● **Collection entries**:

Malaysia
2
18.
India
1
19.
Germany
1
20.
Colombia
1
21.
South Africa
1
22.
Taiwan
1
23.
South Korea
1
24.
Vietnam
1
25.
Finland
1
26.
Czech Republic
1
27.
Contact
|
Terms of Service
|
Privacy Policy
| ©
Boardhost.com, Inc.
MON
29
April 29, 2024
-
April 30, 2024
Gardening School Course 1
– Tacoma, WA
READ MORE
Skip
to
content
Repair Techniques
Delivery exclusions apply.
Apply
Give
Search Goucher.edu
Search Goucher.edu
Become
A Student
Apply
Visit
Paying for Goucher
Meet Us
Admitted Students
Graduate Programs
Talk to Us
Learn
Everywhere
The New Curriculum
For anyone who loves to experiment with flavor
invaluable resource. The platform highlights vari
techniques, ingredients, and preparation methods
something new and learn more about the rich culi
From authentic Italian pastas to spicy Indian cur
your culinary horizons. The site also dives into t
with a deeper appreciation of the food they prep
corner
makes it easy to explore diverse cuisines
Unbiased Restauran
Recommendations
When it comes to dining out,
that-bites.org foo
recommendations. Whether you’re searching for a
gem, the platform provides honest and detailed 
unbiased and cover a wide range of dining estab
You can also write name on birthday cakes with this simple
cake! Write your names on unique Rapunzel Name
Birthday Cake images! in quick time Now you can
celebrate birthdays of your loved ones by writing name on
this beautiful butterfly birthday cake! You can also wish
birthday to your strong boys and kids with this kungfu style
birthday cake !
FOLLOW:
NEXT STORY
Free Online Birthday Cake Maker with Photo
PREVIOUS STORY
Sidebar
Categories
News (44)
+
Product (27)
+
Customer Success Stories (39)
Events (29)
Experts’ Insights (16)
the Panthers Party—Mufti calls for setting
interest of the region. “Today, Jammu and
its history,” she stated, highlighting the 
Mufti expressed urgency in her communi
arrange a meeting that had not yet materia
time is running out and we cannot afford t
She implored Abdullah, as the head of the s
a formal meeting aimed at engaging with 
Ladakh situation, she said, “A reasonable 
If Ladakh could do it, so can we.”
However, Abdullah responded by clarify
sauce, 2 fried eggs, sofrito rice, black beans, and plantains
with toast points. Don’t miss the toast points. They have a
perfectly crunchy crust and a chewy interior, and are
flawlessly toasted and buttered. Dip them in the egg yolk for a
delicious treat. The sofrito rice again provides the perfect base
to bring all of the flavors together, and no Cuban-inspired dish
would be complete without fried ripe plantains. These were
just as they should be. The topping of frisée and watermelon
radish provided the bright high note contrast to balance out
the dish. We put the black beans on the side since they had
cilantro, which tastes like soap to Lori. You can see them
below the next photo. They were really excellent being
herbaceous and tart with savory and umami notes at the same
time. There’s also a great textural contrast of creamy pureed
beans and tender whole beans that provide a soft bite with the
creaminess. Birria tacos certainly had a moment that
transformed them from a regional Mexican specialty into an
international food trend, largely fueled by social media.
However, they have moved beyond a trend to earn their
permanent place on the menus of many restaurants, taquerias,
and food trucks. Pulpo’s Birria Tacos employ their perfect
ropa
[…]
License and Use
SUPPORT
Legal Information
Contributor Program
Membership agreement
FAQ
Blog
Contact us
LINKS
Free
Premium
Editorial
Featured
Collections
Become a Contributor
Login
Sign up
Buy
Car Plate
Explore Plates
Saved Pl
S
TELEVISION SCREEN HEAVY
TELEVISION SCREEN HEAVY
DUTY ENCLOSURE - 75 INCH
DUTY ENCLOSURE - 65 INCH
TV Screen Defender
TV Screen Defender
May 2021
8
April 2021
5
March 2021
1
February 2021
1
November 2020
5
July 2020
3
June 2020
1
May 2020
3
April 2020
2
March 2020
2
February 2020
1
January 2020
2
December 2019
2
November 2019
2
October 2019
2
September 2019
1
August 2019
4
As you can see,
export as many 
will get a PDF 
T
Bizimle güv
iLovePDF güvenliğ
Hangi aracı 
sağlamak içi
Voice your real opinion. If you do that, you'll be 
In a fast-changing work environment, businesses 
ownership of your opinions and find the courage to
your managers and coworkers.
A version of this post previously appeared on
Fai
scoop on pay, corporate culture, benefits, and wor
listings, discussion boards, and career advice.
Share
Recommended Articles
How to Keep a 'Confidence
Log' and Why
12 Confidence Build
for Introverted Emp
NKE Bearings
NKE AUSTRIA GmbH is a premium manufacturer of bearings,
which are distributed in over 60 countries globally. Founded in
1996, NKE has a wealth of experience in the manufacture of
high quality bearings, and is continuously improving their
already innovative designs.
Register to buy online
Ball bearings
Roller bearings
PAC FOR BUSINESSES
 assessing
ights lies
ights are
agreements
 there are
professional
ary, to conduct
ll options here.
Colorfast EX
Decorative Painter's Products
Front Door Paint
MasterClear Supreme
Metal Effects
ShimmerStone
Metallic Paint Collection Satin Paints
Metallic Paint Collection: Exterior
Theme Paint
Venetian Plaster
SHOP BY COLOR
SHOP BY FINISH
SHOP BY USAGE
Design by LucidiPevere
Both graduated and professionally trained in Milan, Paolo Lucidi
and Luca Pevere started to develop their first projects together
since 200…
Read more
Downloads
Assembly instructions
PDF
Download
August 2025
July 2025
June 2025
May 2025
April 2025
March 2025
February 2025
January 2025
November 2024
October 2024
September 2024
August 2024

● **What is being asked**:
Copy every line of the data above word for word, with no changes.

● **Task solution**:
Malaysia
2
18.
India
1
19.
Germany
1
20.
Colombia
1
21.
South Africa
1
22.
Taiwan
1
23.
South Korea
1
24.
Vietnam
1
25.
Finland
1
26.
Czech Republic
1
27.
Contact
|
Terms of Service
|
Privacy Policy
| ©
Boardhost.com, Inc.
MON
29
April 29, 2024
-
April 30, 2024
Gardening School Course 1
– Tacoma, WA
READ MORE
Skip
to
content
Repair Techniques
Delivery exclusions apply.
Apply
Give
Search Goucher.edu
Search Goucher.edu
Become
A Student
Apply
Visit
Paying for Goucher
Meet Us
Admitted Students
Graduate Programs
Talk to Us
Learn
Everywhere
The New Curriculum
For anyone who loves to experiment with flavor
invaluable resource. The platform highlights vari
techniques, ingredients, and preparation methods
something new and learn more about the rich culi
From authentic Italian pastas to spicy Indian cur
your culinary horizons. The site also dives into t
with a deeper appreciation of the food they prep
corner
makes it easy to explore diverse cuisines
Unbiased Restauran
Recommendations
When it comes to dining out,
that-bites.org foo
recommendations. Whether you’re searching for a
gem, the platform provides honest and detailed 
unbiased and cover a wide range of dining estab
You can also write name on birthday cakes with this simple
cake! Write your names on unique Rapunzel Name
Birthday Cake images! in quick time Now you can
celebrate birthdays of your loved ones by writing name on
this beautiful butterfly birthday cake! You can also wish
birthday to your strong boys and kids with this kungfu style
birthday cake !
FOLLOW:
NEXT STORY
Free Online Birthday Cake Maker with Photo
PREVIOUS STORY
Sidebar
Categories
News (44)
+
Product (27)
+
Customer Success Stories (39)
Events (29)
Experts’ Insights (16)
the Panthers Party—Mufti calls for setting
interest of the region. “Today, Jammu and
its history,” she stated, highlighting the 
Mufti expressed urgency in her communi
arrange a meeting that had not yet materia
time is running out and we cannot afford t
She implored Abdullah, as the head of the s
a formal meeting aimed at engaging with 
Ladakh situation, she said, “A reasonable 
If Ladakh could do it, so can we.”
However, Abdullah responded by clarify
sauce, 2 fried eggs, sofrito rice, black beans, and plantains
with toast points. Don’t miss the toast points. They have a
perfectly crunchy crust and a chewy interior, and are
flawlessly toasted and buttered. Dip them in the egg yolk for a
delicious treat. The sofrito rice again provides the perfect base
to bring all of the flavors together, and no Cuban-inspired dish
would be complete without fried ripe plantains. These were
just as they should be. The topping of frisée and watermelon
radish provided the bright high note contrast to balance out
the dish. We put the black beans on the side since they had
cilantro, which tastes like soap to Lori. You can see them
below the next photo. They were really excellent being
herbaceous and tart with savory and umami notes at the same
time. There’s also a great textural contrast of creamy pureed
beans and tender whole beans that provide a soft bite with the
creaminess. Birria tacos certainly had a moment that
transformed them from a regional Mexican specialty into an
international food trend, largely fueled by social media.
However, they have moved beyond a trend to earn their
permanent place on the menus of many restaurants, taquerias,
and food trucks. Pulpo’s Birria Tacos employ their perfect
ropa
[…]
License and Use
SUPPORT
Legal Information
Contributor Program
Membership agreement
FAQ
Blog
Contact us
LINKS
Free
Premium
Editorial
Featured
Collections
Become a Contributor
Login
Sign up
Buy
Car Plate
Explore Plates
Saved Pl
S
TELEVISION SCREEN HEAVY
TELEVISION SCREEN HEAVY
DUTY ENCLOSURE - 75 INCH
DUTY ENCLOSURE - 65 INCH
TV Screen Defender
TV Screen Defender
May 2021
8
April 2021
5
March 2021
1
February 2021
1
November 2020
5
July 2020
3
June 2020
1
May 2020
3
April 2020
2
March 2020
2
February 2020
1
January 2020
2
December 2019
2
November 2019
2
October 2019
2
September 2019
1
August 2019
4
As you can see,
export as many 
will get a PDF 
T
Bizimle güv
iLovePDF güvenliğ
Hangi aracı 
sağlamak içi
Voice your real opinion. If you do that, you'll be 
In a fast-changing work environment, businesses 
ownership of your opinions and find the courage to
your managers and coworkers.
A version of this post previously appeared on
Fai
scoop on pay, corporate culture, benefits, and wor
listings, discussion boards, and career advice.
Share
Recommended Articles
How to Keep a 'Confidence
Log' and Why
12 Confidence Build
for Introverted Emp
NKE Bearings
NKE AUSTRIA GmbH is a premium manufacturer of bearings,
which are distributed in over 60 countries globally. Founded in
1996, NKE has a wealth of experience in the manufacture of
high quality bearings, and is continuously improving their
already innovative designs.
Register to buy online
Ball bearings
Roller bearings
PAC FOR BUSINESSES
 assessing
ights lies
ights are
agreements
 there are
professional
ary, to conduct
ll options here.
Colorfast EX
Decorative Painter's Products
Front Door Paint
MasterClear Supreme
Metal Effects
ShimmerStone
Metallic Paint Collection Satin Paints
Metallic Paint Collection: Exterior
Theme Paint
Venetian Plaster
SHOP BY COLOR
SHOP BY FINISH
SHOP BY USAGE
Design by LucidiPevere
Both graduated and professionally trained in Milan, Paolo Lucidi
and Luca Pevere started to develop their first projects together
since 200…
Read more
Downloads
Assembly instructions
PDF
Download
August 2025
July 2025
June 2025
May 2025
April 2025
March 2025
February 2025
January 2025
November 2024
October 2024
September 2024
August 2024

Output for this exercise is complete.